▶ **Task input**:
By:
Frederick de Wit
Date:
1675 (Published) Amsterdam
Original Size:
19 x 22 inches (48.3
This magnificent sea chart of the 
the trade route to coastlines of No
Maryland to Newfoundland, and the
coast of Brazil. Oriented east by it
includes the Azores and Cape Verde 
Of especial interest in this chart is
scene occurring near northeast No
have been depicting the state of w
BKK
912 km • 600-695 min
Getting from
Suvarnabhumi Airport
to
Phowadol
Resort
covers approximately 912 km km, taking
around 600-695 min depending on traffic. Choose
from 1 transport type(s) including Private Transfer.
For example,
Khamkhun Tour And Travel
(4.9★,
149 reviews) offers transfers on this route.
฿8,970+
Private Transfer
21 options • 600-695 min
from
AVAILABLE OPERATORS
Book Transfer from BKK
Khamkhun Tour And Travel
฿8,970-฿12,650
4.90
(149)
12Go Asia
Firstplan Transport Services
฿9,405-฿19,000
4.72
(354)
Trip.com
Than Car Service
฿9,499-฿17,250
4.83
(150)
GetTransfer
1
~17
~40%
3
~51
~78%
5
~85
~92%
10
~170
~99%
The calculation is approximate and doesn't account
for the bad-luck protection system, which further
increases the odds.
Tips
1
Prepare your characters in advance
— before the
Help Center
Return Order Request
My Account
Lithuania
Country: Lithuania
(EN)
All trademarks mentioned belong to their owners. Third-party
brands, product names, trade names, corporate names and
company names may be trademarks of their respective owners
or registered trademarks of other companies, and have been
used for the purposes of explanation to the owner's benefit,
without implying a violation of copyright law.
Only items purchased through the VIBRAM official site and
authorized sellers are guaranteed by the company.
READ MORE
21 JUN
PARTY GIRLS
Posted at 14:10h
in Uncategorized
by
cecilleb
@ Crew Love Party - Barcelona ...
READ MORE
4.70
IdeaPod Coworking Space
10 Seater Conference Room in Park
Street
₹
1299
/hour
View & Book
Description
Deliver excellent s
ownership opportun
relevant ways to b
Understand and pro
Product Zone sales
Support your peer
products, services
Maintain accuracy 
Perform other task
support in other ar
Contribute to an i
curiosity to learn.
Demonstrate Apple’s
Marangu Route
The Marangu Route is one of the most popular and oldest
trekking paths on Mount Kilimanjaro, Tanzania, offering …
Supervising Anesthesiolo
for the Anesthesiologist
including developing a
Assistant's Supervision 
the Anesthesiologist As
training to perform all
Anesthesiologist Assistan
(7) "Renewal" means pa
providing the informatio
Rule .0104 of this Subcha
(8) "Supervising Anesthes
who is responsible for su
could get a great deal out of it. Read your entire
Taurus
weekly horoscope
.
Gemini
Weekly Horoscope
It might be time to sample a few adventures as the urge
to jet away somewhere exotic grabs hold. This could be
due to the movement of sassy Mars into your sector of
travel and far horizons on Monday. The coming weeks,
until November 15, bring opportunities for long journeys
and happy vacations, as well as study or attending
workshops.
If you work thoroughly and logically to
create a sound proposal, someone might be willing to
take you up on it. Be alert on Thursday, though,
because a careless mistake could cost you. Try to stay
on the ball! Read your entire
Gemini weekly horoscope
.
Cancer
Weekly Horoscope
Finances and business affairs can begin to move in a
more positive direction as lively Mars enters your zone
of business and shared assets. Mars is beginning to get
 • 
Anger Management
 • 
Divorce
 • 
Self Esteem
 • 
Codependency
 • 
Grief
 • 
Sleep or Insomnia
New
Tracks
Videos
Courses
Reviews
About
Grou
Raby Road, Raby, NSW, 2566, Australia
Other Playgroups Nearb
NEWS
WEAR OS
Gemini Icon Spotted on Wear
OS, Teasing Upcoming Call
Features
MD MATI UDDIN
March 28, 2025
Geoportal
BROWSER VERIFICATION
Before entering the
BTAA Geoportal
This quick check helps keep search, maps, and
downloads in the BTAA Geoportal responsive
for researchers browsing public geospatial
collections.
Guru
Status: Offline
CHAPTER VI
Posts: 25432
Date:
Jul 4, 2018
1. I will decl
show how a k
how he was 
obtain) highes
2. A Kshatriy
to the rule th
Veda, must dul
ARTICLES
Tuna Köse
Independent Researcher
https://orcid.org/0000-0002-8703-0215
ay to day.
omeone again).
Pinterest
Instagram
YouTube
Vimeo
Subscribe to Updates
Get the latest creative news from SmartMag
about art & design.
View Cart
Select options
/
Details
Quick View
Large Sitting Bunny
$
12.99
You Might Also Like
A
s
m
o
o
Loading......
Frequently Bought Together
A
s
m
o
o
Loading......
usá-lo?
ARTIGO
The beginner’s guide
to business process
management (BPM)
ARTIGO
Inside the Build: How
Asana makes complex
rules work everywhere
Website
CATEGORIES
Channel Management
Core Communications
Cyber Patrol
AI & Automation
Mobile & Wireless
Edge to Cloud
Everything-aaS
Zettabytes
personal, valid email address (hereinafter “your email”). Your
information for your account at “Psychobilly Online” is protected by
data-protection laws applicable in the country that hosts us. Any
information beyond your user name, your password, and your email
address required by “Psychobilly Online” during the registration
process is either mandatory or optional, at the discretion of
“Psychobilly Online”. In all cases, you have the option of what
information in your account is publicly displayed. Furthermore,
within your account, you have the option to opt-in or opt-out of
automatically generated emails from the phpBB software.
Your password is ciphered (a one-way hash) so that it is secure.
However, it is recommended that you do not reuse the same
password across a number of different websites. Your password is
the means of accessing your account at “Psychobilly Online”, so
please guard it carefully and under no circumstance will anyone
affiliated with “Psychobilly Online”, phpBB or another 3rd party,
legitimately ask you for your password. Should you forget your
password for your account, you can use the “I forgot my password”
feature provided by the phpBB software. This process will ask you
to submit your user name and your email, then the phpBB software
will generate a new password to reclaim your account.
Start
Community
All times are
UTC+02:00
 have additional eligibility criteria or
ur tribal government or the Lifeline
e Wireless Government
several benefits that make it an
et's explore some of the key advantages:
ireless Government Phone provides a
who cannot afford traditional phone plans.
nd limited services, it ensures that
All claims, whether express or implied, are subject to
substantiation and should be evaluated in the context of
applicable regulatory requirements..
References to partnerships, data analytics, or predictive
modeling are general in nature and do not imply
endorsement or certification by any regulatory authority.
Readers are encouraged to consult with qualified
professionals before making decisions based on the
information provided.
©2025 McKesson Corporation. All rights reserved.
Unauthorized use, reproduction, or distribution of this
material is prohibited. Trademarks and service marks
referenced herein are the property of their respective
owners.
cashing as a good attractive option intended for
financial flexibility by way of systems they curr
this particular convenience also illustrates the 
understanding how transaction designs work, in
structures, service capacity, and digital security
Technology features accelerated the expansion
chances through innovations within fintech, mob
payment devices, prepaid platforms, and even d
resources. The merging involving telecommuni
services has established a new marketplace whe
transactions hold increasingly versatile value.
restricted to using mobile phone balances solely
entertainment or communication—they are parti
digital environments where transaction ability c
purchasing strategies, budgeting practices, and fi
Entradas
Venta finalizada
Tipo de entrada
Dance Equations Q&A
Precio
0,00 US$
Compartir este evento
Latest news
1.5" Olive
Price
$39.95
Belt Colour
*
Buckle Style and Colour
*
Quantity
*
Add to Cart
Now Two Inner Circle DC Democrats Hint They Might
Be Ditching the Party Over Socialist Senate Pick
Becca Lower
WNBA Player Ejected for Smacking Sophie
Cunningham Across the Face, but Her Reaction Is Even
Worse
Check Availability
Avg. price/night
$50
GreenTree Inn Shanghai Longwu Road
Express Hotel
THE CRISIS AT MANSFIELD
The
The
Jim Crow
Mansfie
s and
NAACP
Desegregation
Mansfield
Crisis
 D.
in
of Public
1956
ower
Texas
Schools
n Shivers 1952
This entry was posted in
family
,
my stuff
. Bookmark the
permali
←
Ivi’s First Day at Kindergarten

▶ **Work instructions**: Copy every line of the rows above, character for character.

▶ **Task result**:
By:
Frederick de Wit
Date:
1675 (Published) Amsterdam
Original Size:
19 x 22 inches (48.3
This magnificent sea chart of the 
the trade route to coastlines of No
Maryland to Newfoundland, and the
coast of Brazil. Oriented east by it
includes the Azores and Cape Verde 
Of especial interest in this chart is
scene occurring near northeast No
have been depicting the state of w
BKK
912 km • 600-695 min
Getting from
Suvarnabhumi Airport
to
Phowadol
Resort
covers approximately 912 km km, taking
around 600-695 min depending on traffic. Choose
from 1 transport type(s) including Private Transfer.
For example,
Khamkhun Tour And Travel
(4.9★,
149 reviews) offers transfers on this route.
฿8,970+
Private Transfer
21 options • 600-695 min
from
AVAILABLE OPERATORS
Book Transfer from BKK
Khamkhun Tour And Travel
฿8,970-฿12,650
4.90
(149)
12Go Asia
Firstplan Transport Services
฿9,405-฿19,000
4.72
(354)
Trip.com
Than Car Service
฿9,499-฿17,250
4.83
(150)
GetTransfer
1
~17
~40%
3
~51
~78%
5
~85
~92%
10
~170
~99%
The calculation is approximate and doesn't account
for the bad-luck protection system, which further
increases the odds.
Tips
1
Prepare your characters in advance
— before the
Help Center
Return Order Request
My Account
Lithuania
Country: Lithuania
(EN)
All trademarks mentioned belong to their owners. Third-party
brands, product names, trade names, corporate names and
company names may be trademarks of their respective owners
or registered trademarks of other companies, and have been
used for the purposes of explanation to the owner's benefit,
without implying a violation of copyright law.
Only items purchased through the VIBRAM official site and
authorized sellers are guaranteed by the company.
READ MORE
21 JUN
PARTY GIRLS
Posted at 14:10h
in Uncategorized
by
cecilleb
@ Crew Love Party - Barcelona ...
READ MORE
4.70
IdeaPod Coworking Space
10 Seater Conference Room in Park
Street
₹
1299
/hour
View & Book
Description
Deliver excellent s
ownership opportun
relevant ways to b
Understand and pro
Product Zone sales
Support your peer
products, services
Maintain accuracy 
Perform other task
support in other ar
Contribute to an i
curiosity to learn.
Demonstrate Apple’s
Marangu Route
The Marangu Route is one of the most popular and oldest
trekking paths on Mount Kilimanjaro, Tanzania, offering …
Supervising Anesthesiolo
for the Anesthesiologist
including developing a
Assistant's Supervision 
the Anesthesiologist As
training to perform all
Anesthesiologist Assistan
(7) "Renewal" means pa
providing the informatio
Rule .0104 of this Subcha
(8) "Supervising Anesthes
who is responsible for su
could get a great deal out of it. Read your entire
Taurus
weekly horoscope
.
Gemini
Weekly Horoscope
It might be time to sample a few adventures as the urge
to jet away somewhere exotic grabs hold. This could be
due to the movement of sassy Mars into your sector of
travel and far horizons on Monday. The coming weeks,
until November 15, bring opportunities for long journeys
and happy vacations, as well as study or attending
workshops.
If you work thoroughly and logically to
create a sound proposal, someone might be willing to
take you up on it. Be alert on Thursday, though,
because a careless mistake could cost you. Try to stay
on the ball! Read your entire
Gemini weekly horoscope
.
Cancer
Weekly Horoscope
Finances and business affairs can begin to move in a
more positive direction as lively Mars enters your zone
of business and shared assets. Mars is beginning to get
 • 
Anger Management
 • 
Divorce
 • 
Self Esteem
 • 
Codependency
 • 
Grief
 • 
Sleep or Insomnia
New
Tracks
Videos
Courses
Reviews
About
Grou
Raby Road, Raby, NSW, 2566, Australia
Other Playgroups Nearb
NEWS
WEAR OS
Gemini Icon Spotted on Wear
OS, Teasing Upcoming Call
Features
MD MATI UDDIN
March 28, 2025
Geoportal
BROWSER VERIFICATION
Before entering the
BTAA Geoportal
This quick check helps keep search, maps, and
downloads in the BTAA Geoportal responsive
for researchers browsing public geospatial
collections.
Guru
Status: Offline
CHAPTER VI
Posts: 25432
Date:
Jul 4, 2018
1. I will decl
show how a k
how he was 
obtain) highes
2. A Kshatriy
to the rule th
Veda, must dul
ARTICLES
Tuna Köse
Independent Researcher
https://orcid.org/0000-0002-8703-0215
ay to day.
omeone again).
Pinterest
Instagram
YouTube
Vimeo
Subscribe to Updates
Get the latest creative news from SmartMag
about art & design.
View Cart
Select options
/
Details
Quick View
Large Sitting Bunny
$
12.99
You Might Also Like
A
s
m
o
o
Loading......
Frequently Bought Together
A
s
m
o
o
Loading......
usá-lo?
ARTIGO
The beginner’s guide
to business process
management (BPM)
ARTIGO
Inside the Build: How
Asana makes complex
rules work everywhere
Website
CATEGORIES
Channel Management
Core Communications
Cyber Patrol
AI & Automation
Mobile & Wireless
Edge to Cloud
Everything-aaS
Zettabytes
personal, valid email address (hereinafter “your email”). Your
information for your account at “Psychobilly Online” is protected by
data-protection laws applicable in the country that hosts us. Any
information beyond your user name, your password, and your email
address required by “Psychobilly Online” during the registration
process is either mandatory or optional, at the discretion of
“Psychobilly Online”. In all cases, you have the option of what
information in your account is publicly displayed. Furthermore,
within your account, you have the option to opt-in or opt-out of
automatically generated emails from the phpBB software.
Your password is ciphered (a one-way hash) so that it is secure.
However, it is recommended that you do not reuse the same
password across a number of different websites. Your password is
the means of accessing your account at “Psychobilly Online”, so
please guard it carefully and under no circumstance will anyone
affiliated with “Psychobilly Online”, phpBB or another 3rd party,
legitimately ask you for your password. Should you forget your
password for your account, you can use the “I forgot my password”
feature provided by the phpBB software. This process will ask you
to submit your user name and your email, then the phpBB software
will generate a new password to reclaim your account.
Start
Community
All times are
UTC+02:00
 have additional eligibility criteria or
ur tribal government or the Lifeline
e Wireless Government
several benefits that make it an
et's explore some of the key advantages:
ireless Government Phone provides a
who cannot afford traditional phone plans.
nd limited services, it ensures that
All claims, whether express or implied, are subject to
substantiation and should be evaluated in the context of
applicable regulatory requirements..
References to partnerships, data analytics, or predictive
modeling are general in nature and do not imply
endorsement or certification by any regulatory authority.
Readers are encouraged to consult with qualified
professionals before making decisions based on the
information provided.
©2025 McKesson Corporation. All rights reserved.
Unauthorized use, reproduction, or distribution of this
material is prohibited. Trademarks and service marks
referenced herein are the property of their respective
owners.
cashing as a good attractive option intended for
financial flexibility by way of systems they curr
this particular convenience also illustrates the 
understanding how transaction designs work, in
structures, service capacity, and digital security
Technology features accelerated the expansion
chances through innovations within fintech, mob
payment devices, prepaid platforms, and even d
resources. The merging involving telecommuni
services has established a new marketplace whe
transactions hold increasingly versatile value.
restricted to using mobile phone balances solely
entertainment or communication—they are parti
digital environments where transaction ability c
purchasing strategies, budgeting practices, and fi
Entradas
Venta finalizada
Tipo de entrada
Dance Equations Q&A
Precio
0,00 US$
Compartir este evento
Latest news
1.5" Olive
Price
$39.95
Belt Colour
*
Buckle Style and Colour
*
Quantity
*
Add to Cart
Now Two Inner Circle DC Democrats Hint They Might
Be Ditching the Party Over Socialist Senate Pick
Becca Lower
WNBA Player Ejected for Smacking Sophie
Cunningham Across the Face, but Her Reaction Is Even
Worse
Check Availability
Avg. price/night
$50
GreenTree Inn Shanghai Longwu Road
Express Hotel
THE CRISIS AT MANSFIELD
The
The
Jim Crow
Mansfie
s and
NAACP
Desegregation
Mansfield
Crisis
 D.
in
of Public
1956
ower
Texas
Schools
n Shivers 1952
This entry was posted in
family
,
my stuff
. Bookmark the
permali
←
Ivi’s First Day at Kindergarten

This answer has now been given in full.